Ob und inwieweit diese Beschuldigungen ganz oder nur teilweise zutreffen, lässt sich nach der Aktenlage nicht beurteilen, zumal die Kindsmutter sich wie erwähnt dafür einsetzte, dass die zuständige Staatsanwaltschaft der Vorinstanz keine zusätzliche Akteneinsicht gewährte. Ins Gewicht fallen indessen folgende Passagen, welche die Kindsmutter bei der polizeilichen Befragung zu Protokoll gab und bestätigen, dass das Kind in die Drogensache einbezogen war (vgl. Vi-act. 3.30.1 S. 3f.):
- 19 Ist es korrekt, dass dieses Foto in der THC-Indoor-Anlage in M.________ __ entstanden ist?
- Es war die Anlage von _._.
- 20 Wer hat dieses Foto gemacht?
- Ich weiss nicht mehr, ob _._. oder ich das Foto gemacht hat.
- 21 Warum haben Sie dieses Foto gemacht?
- _._. wollte einen Grössenvergleich für die Pflanzen von _._.
- 22 Ist es aus Ihrer Sicht sinnvoll und pädagogisch wertvoll, mehrmals ein
7-jähriges Kind in eine illegale THC-Indoor-Anlage mitzunehmen?
- Nein. Hätte ich denn eine Wahl gehabt. Ja schon, aber dann hätte ich alle Pflanzen sterben lassen müssen.
- 23 Ist es aus Ihrer Sicht sinnvoll und pädagogisch wertvoll, dieses 7-jährige Kind zudem vor der illegalen THC-Anlage abzulichten?
- Nein.
- 24 Hätten Sie das Wachstum der Pflanzen nicht anders fotografieren können?
- Wir hätten den Meter dazu verwenden können.
- 25 Haben Sie … [= Sohn] erzählt, um was für eine Art von Pflanzen es sich dabei gehandelt hat?
- Nein. Er hatte keine Ahnung. (…)
- 26 Wie oft haben Sie … [= Sohn] mit zu dieser Indoor-Anlage mitgenommen?
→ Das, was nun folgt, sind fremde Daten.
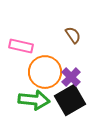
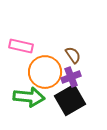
brown semicircle: moved 20 px down
purple cross: rotated 24 degrees clockwise
green arrow: moved 5 px left, 3 px up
- Maximal 5 Mal. Oft sass er auf der Treppe und schaute auf meinem Telefon
Youtube. Das mit dem Schneiden der Triebe war auch nur ein "Bluff". Er hat nie selber an einer Pflanze geschnitten.
Zu dieser Zeit war ich nicht ganz nüchtern wegen dem Amphetaminkonsum. Ich habe … [= Sohn] oftmals damit beschäftigt, dass er mir die Giesskannen auffüllte und transportierte.
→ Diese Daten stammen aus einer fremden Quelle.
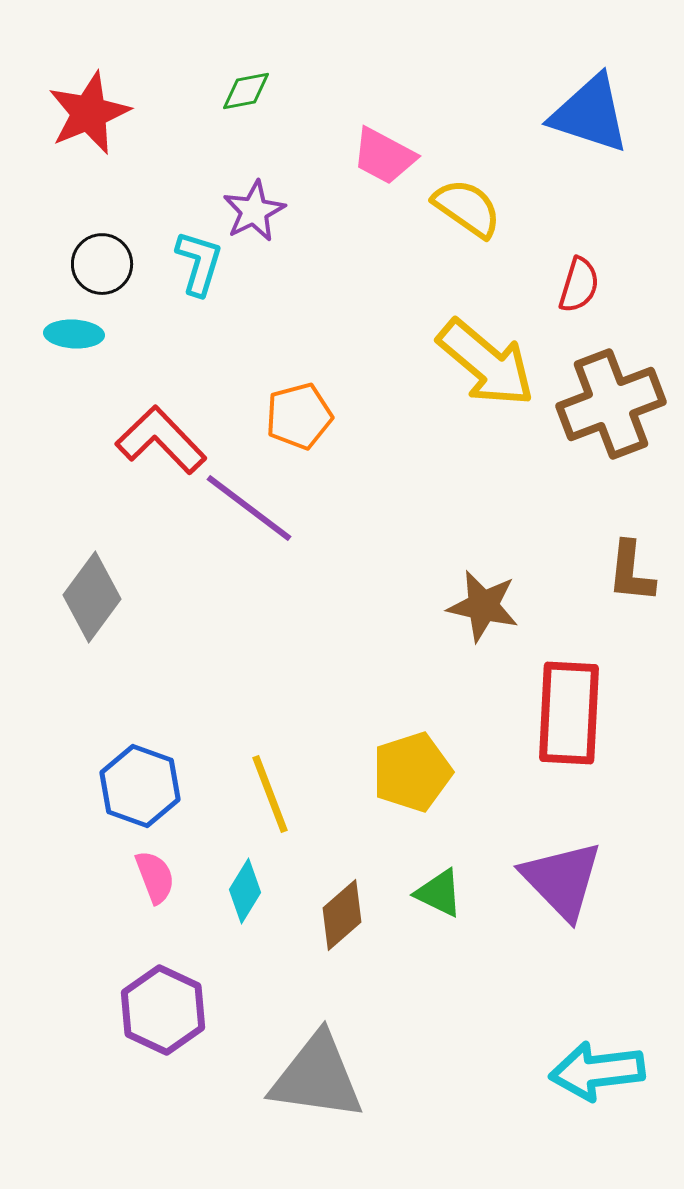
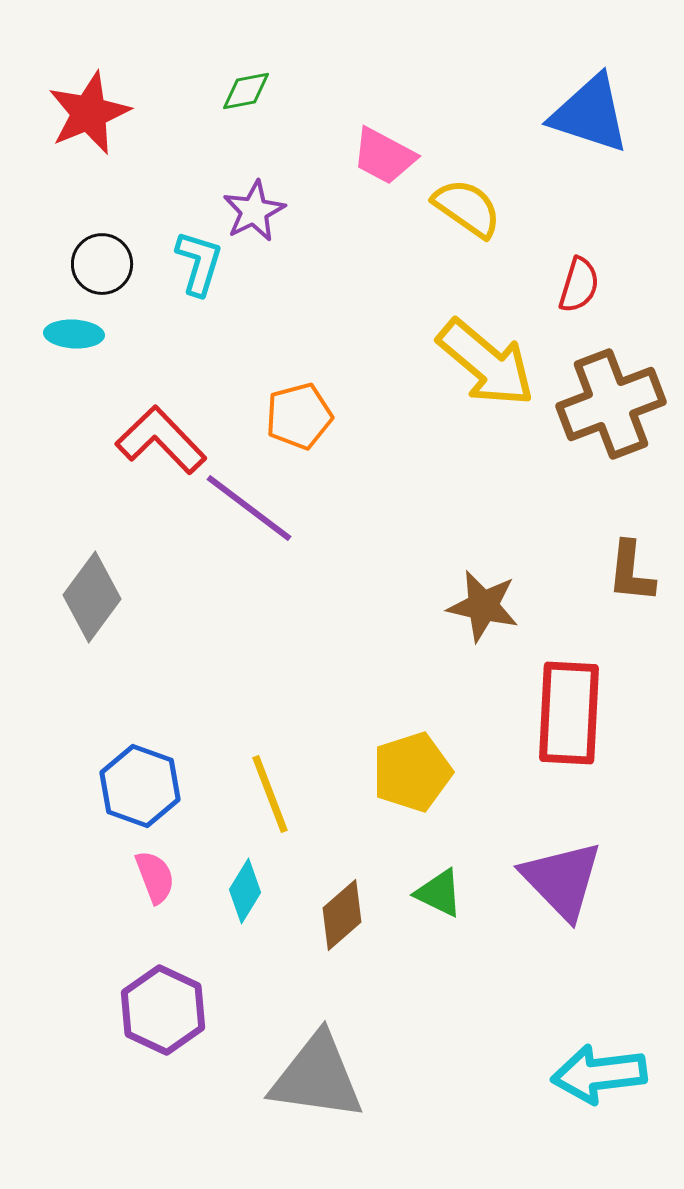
cyan arrow: moved 2 px right, 3 px down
- 27 Gemäss polizeilichen Erkenntnissen hat … [= Sohn] eine THC-Pflanze mit seinem Namen angeschrieben. Ist das korrekt?
- Ja, das hat er gemacht. Also nur den Topf hat er angeschrieben. Er hatte nicht gewusst, dass es Drogenhanf war.
- (…)
- 30 Bei der Einvernahme zum illegalen Grenzübertritt mit dem Personenwagen nach Deutschland vom __.__.2021, um eine Drogenpaket entgegenzunehmen und anschliessend widerrechtlich in die Schweiz einzuführen, haben Sie ausgesagt, dass sich Ihr Sohn … ebenfalls im Fahrzeug mitgefahren sei. Ist das korrekt?
- Ja. Das kann auch die Grenzpolizei bezeugen. Ich konnte ihn ja nicht einfach zuhause lassen. (…)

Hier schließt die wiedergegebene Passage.